THE DYING SEWING-WOMAN.

"In East Thirty-fourth Street, in a tenement-house, a poor sewing-woman has lived for the last two years. She had formerly been in very good circumstances, and her husband, a respectable mechanic, earned a support for her and her children, until at length he fell into intemperate drinking. With the appetite for liquor on him, everything that he made was spent, and he himself was gradually becoming worse and worse. The poor wife was forced to the hardest work to keep her children and herself alive. Last winter, in a moment of desperation, the husband put his name down for a three-years' whaling voyage, and was taken off to sea, leaving the woman with an old father and three children to care for. Many a night, the old man says, has the poor creature walked up from the lower part of the city (some three or four miles) with four dozen shirts on her back, through snow and wet, and then, without fire or food, in her wet clothes, has worked till the dawn of day for the poor little ones dependent on her.
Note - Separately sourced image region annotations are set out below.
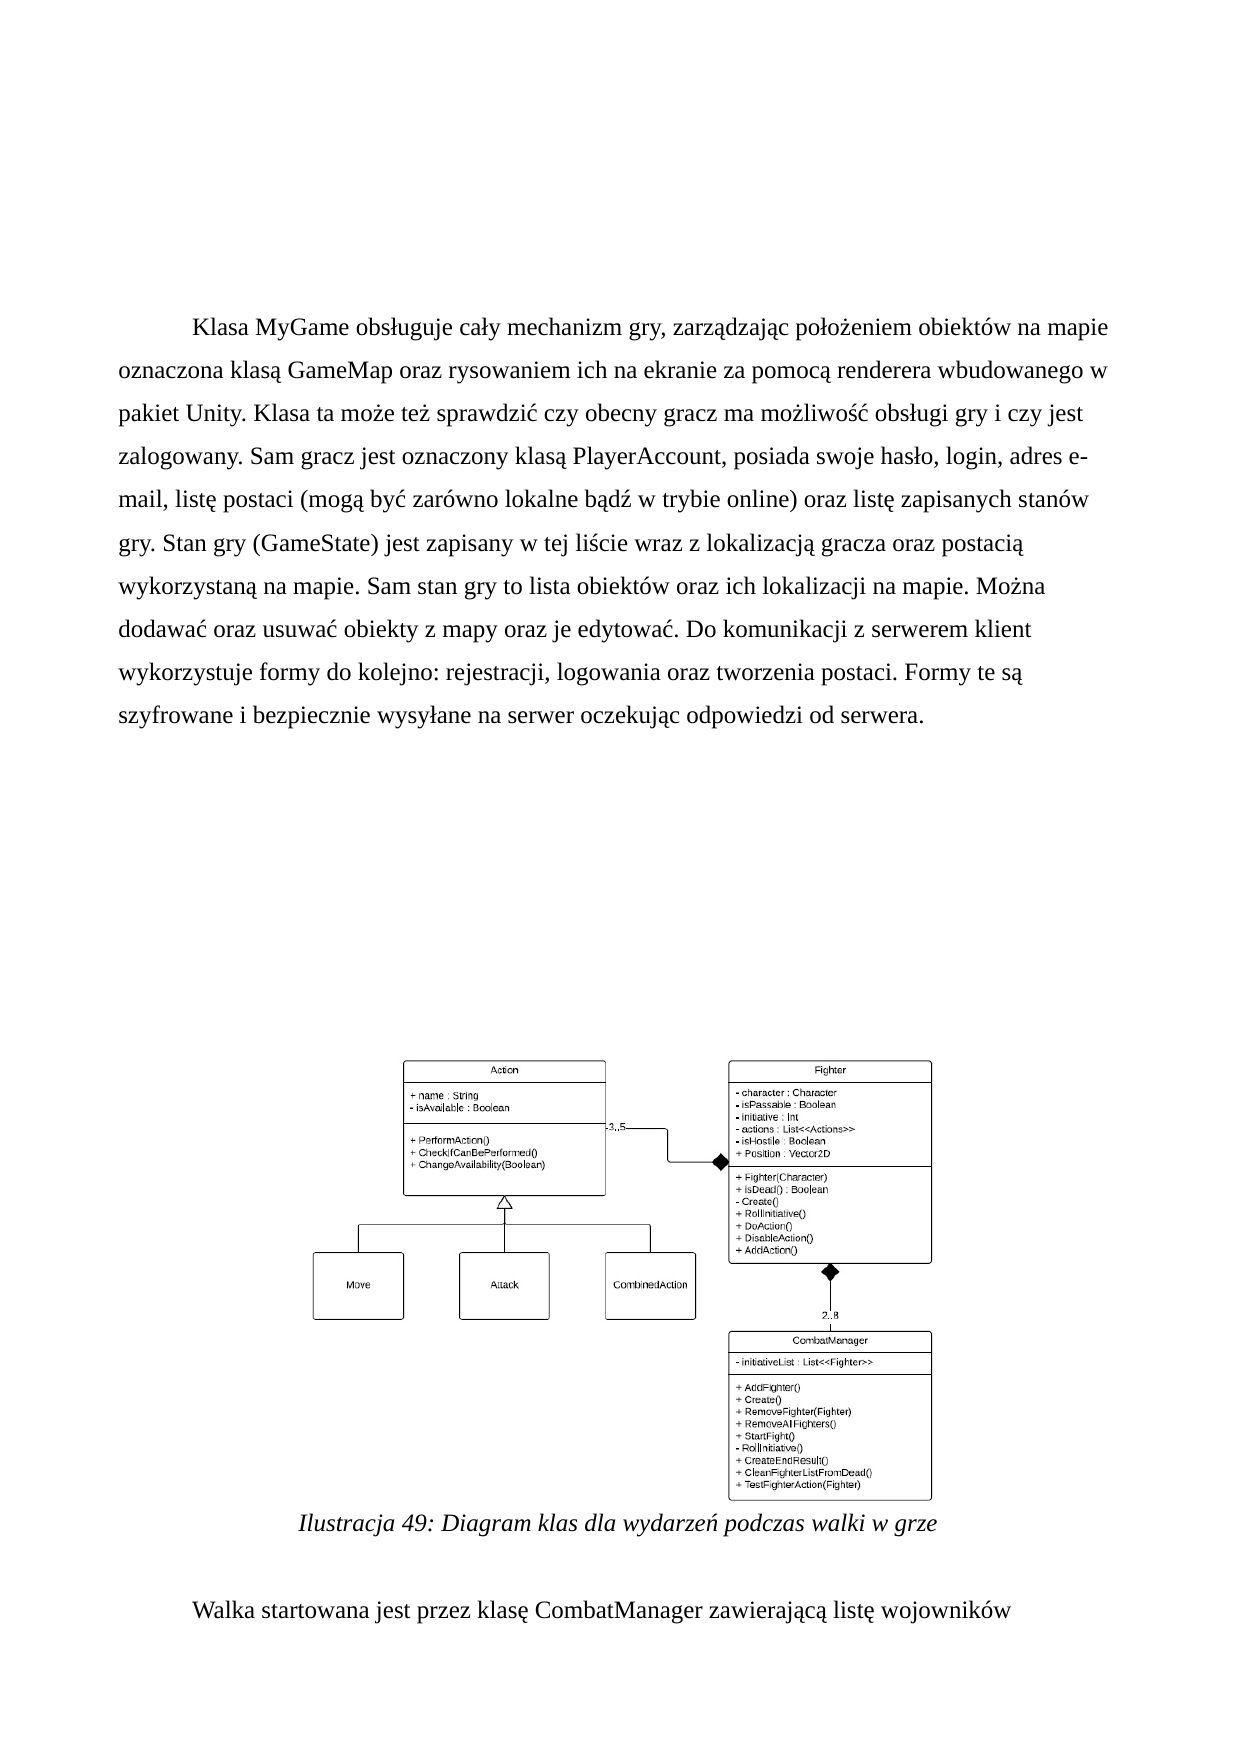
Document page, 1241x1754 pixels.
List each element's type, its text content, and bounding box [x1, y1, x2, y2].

text Walka startowana jest przez klasę CombatManager zawierającą listę wojowników [118, 1595, 1122, 1624]
picture [298, 1042, 942, 1508]
text Klasa MyGame obsługuje cały mechanizm gry, zarządzając położeniem obiektów na mapie oznaczona klasą GameMap oraz rysowaniem ich na ekranie za pomocą renderera wbudowanego w pakiet Unity. Klasa ta może też sprawdzić czy obecny gracz ma możliwość obsługi gry i czy jest zalogowany. Sam gracz jest oznaczony klasą PlayerAccount, posiada swoje hasło, login, adres e-mail, listę postaci (mogą być zarówno lokalne bądź w trybie online) oraz listę zapisanych stanów gry. Stan gry (GameState) jest zapisany w tej liście wraz z lokalizacją gracza oraz postacią wykorzystaną na mapie. Sam stan gry to lista obiektów oraz ich lokalizacji na mapie. Można dodawać oraz usuwać obiekty z mapy oraz je edytować. Do komunikacji z serwerem klient wykorzystuje formy do kolejno: rejestracji, logowania oraz tworzenia postaci. Formy te są szyfrowane i bezpiecznie wysyłane na serwer oczekując odpowiedzi od serwera. [118, 312, 1122, 729]
text Ilustracja 49: Diagram klas dla wydarzeń podczas walki w grze [298, 1508, 942, 1537]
He has seen the blood come from her mouth and nose after some of these efforts. Still more bitter than all this, was the sense of desertion by her husband. But it was all in vain. The children for whom she had slaved, and whom she loved more than her own life, were attacked with scarlet fever, and two of them died in the mother's arms. One only, a sweet little girl, was left. With them went the spring of hope and courage which had sustained the hard-working mother. Her father says she never shed a tear, but she lost heart; and, though never doubting of the goodness of her Great Father, she had not the spirit for the remaining work of life. Her exposures and hard labor had brought on a cough, and finally a disease of the lungs. She was at last unable to work, and could only lie upon her bed and depend on the chance charities of strangers.

"The teacher of our Fortieth-street School, who, in a way unseen and unknown to the world, is a minister of mercy and goodness to all that quarter of the city, first discovered her, and has managed, with a little aid here and there, to lighten her dying hours.